Here we define the responses of species to connectivity loss via two functions, one each
for responses to upstream and downstream loss (Fig. 1 in the main paper). The x-axis of
the function describes the fraction of original connectivity lost (upstream or downstream)
for the location, while the y-axis describes the fraction of the original local value
remaining as upstream or downstream connectivity is lost. For example, if an upstream
tributary of a focal site is removed, a fraction of the upstream connectivity of the site is
lost (curves 2 to 5, Fig. 1, main paper), resulting in a loss of value at the site. The overall
loss for any species is calculated as the product of the respective up- and downstream
losses.
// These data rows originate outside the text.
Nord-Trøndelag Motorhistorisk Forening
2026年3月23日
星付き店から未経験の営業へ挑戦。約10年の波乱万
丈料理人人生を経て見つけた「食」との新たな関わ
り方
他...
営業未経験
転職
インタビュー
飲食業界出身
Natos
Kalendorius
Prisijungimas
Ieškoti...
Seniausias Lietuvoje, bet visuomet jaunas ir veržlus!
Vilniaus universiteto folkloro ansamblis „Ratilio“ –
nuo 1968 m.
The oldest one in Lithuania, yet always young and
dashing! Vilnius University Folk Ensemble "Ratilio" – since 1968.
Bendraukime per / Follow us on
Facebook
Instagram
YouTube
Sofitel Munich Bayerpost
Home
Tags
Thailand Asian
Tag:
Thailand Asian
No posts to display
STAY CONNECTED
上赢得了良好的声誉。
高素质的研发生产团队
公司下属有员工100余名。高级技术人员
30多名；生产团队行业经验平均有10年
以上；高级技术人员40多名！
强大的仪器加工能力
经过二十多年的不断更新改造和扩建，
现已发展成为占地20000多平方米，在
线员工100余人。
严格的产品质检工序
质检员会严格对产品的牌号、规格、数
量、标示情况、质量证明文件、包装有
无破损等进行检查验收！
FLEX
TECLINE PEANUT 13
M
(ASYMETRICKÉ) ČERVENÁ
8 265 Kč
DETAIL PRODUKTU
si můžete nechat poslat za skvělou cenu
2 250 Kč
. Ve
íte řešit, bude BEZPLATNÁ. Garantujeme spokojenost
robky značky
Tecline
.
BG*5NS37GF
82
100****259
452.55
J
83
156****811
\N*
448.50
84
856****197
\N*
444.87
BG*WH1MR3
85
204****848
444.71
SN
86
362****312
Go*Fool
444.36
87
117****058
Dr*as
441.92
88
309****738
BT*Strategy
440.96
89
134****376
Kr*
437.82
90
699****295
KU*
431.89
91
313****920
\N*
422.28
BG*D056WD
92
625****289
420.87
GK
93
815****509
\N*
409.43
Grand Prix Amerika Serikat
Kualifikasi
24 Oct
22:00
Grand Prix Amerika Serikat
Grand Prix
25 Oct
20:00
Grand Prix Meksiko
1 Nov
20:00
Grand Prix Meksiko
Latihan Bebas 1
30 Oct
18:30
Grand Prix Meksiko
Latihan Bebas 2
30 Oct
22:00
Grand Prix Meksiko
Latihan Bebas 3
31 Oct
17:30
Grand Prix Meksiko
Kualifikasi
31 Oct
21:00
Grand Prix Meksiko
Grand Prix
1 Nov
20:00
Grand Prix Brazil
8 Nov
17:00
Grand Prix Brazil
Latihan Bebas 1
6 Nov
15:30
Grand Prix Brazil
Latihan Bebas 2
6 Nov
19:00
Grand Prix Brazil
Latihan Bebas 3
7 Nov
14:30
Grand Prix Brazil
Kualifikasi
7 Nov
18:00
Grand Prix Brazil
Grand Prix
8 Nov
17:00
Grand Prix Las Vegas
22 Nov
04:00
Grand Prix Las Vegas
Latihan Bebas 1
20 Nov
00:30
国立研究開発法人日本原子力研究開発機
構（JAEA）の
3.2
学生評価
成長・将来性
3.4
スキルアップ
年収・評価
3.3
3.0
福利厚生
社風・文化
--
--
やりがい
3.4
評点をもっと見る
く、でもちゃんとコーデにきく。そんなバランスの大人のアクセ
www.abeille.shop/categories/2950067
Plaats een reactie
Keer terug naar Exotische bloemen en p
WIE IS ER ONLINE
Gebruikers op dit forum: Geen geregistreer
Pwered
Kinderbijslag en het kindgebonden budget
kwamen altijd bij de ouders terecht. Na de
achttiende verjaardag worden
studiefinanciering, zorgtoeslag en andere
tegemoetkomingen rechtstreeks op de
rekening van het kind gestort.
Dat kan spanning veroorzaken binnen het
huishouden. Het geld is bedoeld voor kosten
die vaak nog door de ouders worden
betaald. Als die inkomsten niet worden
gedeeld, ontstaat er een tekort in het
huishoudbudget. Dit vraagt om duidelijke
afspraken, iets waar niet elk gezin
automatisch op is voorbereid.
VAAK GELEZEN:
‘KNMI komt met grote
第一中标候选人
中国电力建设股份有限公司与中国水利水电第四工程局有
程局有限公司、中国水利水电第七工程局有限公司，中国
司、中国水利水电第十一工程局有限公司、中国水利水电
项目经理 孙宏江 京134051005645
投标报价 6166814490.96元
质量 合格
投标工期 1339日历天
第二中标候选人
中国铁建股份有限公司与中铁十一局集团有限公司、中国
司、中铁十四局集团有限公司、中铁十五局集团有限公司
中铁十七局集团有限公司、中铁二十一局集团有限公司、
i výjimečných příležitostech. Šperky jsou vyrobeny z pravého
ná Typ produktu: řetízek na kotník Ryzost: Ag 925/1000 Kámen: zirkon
Whatever the functional cause of a negative effect from lost connectivity, it would
be modelled with the species-specific loss functions, under the assumption that if a
location is left vulnerable to anthropogenic degradation, benefits of connectivity to
species may in the future be completely lost. Note that some species might even benefit
from lost connectivity (the function would go above one), but such species would likely
be of little conservation concern. Also, note that none of the responses assumed in Fig. 1
of the main paper are extremely strong; if a species is very sensitive to loss of water
quality and connectivity, then even a small loss in connectivity could cause complete loss
of local quality, which would be modelled using a function that declines to zero.
The details of the Neighbourhood quality penalty implemented for directional freshwater
connectivity here are given in the main paper.